- [TASK MATERIAL]
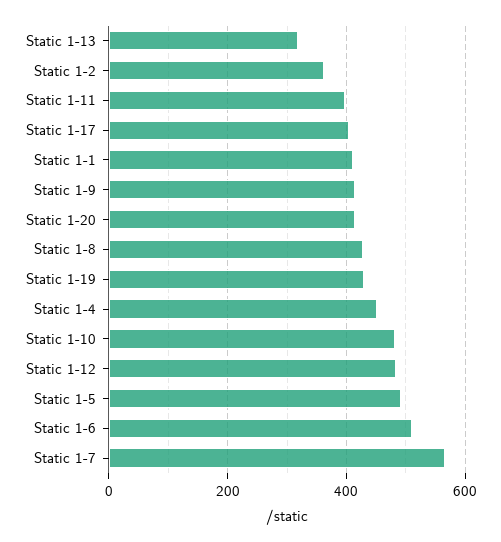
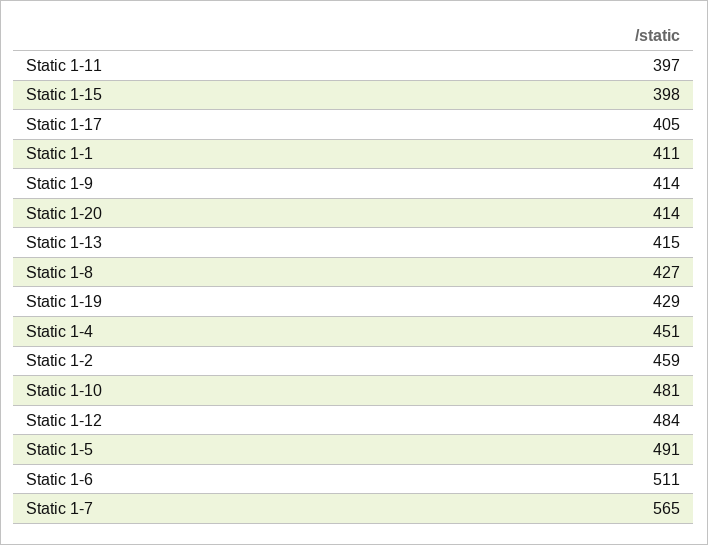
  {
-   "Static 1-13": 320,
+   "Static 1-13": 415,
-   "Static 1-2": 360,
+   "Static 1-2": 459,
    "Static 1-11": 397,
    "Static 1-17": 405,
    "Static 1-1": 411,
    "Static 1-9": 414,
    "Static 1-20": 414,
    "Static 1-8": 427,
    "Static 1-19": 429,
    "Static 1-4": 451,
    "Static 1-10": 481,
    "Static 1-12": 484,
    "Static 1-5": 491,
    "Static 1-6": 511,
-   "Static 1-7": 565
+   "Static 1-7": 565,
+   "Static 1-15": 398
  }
--
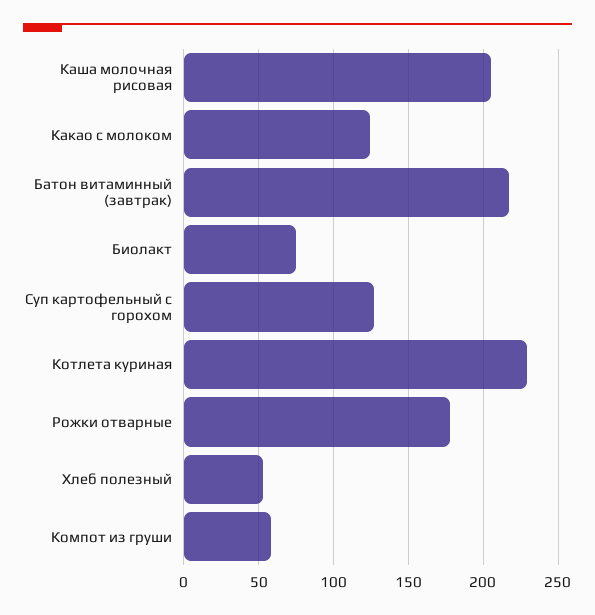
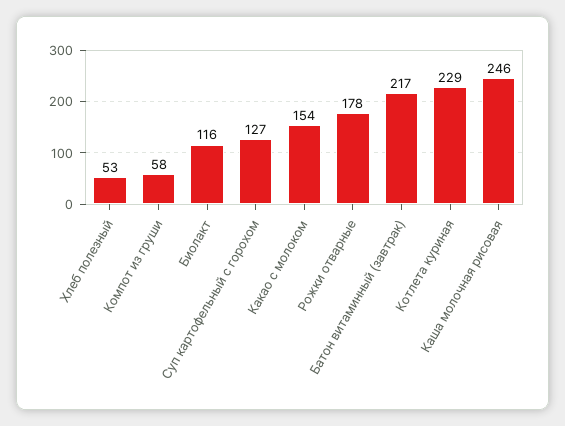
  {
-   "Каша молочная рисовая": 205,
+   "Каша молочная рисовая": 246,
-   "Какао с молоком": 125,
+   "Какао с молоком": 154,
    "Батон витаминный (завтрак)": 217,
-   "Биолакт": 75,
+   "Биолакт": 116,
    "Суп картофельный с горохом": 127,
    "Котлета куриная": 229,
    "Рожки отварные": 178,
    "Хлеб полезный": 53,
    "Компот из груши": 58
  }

- [ASSIGNED TASK]
Taking the records above as input, show every line in which the word "Какао" is present.

- [SOLUTION BELOW]
-   "Какао с молоком": 125,
+   "Какао с молоком": 154,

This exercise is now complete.